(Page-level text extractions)

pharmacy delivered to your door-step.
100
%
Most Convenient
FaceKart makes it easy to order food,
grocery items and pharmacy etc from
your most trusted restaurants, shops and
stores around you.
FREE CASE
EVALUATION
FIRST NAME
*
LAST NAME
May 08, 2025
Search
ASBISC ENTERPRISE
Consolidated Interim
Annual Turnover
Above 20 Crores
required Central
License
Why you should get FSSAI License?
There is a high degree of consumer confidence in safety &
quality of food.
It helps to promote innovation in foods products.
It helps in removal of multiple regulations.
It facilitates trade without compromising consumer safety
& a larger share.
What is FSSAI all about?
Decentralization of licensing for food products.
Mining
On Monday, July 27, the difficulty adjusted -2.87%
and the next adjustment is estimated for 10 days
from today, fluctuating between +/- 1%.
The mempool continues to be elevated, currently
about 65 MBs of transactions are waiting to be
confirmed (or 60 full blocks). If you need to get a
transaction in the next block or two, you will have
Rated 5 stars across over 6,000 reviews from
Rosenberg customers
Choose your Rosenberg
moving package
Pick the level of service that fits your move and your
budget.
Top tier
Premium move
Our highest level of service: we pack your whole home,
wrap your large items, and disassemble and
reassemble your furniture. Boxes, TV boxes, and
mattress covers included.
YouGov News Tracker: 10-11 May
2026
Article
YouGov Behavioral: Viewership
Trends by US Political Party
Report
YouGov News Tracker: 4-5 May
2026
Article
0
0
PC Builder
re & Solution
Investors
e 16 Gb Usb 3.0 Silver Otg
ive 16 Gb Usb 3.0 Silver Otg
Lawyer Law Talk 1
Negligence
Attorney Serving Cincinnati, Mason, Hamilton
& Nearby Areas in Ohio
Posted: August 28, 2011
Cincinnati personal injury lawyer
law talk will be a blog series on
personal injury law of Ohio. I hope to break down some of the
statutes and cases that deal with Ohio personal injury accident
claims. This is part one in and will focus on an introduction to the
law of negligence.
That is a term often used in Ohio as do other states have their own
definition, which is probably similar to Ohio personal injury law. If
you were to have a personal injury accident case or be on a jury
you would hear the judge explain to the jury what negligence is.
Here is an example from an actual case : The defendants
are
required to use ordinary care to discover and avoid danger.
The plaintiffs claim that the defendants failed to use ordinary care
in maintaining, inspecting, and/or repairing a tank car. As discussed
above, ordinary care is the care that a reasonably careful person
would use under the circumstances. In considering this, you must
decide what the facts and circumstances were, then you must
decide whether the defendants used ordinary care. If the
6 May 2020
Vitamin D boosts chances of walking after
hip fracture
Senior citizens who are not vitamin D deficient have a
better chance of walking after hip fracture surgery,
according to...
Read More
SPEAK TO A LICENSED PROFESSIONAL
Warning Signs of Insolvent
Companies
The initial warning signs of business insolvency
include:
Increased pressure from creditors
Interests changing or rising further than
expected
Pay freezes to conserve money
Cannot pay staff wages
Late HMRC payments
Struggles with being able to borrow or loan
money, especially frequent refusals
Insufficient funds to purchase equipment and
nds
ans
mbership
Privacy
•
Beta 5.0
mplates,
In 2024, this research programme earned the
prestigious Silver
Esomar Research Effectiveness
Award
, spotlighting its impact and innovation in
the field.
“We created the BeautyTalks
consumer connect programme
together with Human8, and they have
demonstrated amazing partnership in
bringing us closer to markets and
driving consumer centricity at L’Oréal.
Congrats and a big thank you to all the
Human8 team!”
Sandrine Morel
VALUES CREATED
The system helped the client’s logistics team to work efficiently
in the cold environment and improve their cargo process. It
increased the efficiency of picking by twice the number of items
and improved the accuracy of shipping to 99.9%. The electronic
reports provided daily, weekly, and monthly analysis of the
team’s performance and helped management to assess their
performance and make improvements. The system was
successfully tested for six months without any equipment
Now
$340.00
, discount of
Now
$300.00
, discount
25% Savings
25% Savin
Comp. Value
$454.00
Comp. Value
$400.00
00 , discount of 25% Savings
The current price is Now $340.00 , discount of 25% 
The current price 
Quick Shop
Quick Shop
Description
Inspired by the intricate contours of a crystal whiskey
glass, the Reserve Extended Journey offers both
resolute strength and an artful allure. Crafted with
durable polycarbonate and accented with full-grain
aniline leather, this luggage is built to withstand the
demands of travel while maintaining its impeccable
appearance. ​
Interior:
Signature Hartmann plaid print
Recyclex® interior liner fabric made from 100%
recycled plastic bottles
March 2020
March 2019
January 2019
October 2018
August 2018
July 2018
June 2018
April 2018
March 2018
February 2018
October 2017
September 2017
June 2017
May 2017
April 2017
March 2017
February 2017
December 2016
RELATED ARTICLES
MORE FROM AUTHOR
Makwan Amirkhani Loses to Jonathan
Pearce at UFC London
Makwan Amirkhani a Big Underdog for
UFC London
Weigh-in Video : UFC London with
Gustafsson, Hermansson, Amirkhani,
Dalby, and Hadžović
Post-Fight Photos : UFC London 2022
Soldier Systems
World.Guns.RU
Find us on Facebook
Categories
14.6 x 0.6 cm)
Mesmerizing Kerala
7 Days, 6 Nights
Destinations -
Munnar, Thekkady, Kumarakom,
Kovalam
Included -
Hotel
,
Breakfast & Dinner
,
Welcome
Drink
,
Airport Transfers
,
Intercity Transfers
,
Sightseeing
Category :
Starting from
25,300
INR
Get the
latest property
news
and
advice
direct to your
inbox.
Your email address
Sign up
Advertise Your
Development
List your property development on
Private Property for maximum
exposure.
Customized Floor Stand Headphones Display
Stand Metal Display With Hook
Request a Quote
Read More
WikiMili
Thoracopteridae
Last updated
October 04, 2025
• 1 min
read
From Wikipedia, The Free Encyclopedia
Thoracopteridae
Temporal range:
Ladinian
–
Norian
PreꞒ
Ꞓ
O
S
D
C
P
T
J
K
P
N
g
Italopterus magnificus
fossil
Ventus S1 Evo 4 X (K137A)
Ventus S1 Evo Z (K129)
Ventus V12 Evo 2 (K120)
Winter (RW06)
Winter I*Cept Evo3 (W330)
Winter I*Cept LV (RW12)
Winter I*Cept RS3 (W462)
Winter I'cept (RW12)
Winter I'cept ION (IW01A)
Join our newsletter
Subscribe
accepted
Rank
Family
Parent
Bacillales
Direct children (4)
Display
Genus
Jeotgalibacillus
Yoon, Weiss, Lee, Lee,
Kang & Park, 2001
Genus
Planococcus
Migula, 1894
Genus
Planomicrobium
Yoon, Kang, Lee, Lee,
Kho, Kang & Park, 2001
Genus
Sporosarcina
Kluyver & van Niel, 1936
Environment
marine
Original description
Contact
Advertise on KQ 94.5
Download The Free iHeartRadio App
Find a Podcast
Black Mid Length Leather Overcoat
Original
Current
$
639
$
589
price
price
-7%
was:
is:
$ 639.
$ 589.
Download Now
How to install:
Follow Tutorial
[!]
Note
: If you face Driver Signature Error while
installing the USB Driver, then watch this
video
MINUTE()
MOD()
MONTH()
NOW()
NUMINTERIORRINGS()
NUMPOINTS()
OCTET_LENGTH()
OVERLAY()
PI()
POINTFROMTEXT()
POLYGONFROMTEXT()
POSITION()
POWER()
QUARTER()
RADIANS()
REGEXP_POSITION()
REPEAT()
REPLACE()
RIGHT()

> [Exercise instructions] All lines in the records with the string "performance" should be copied out.

> [Task result]
team’s performance and helped management to assess their
performance and make improvements. The system was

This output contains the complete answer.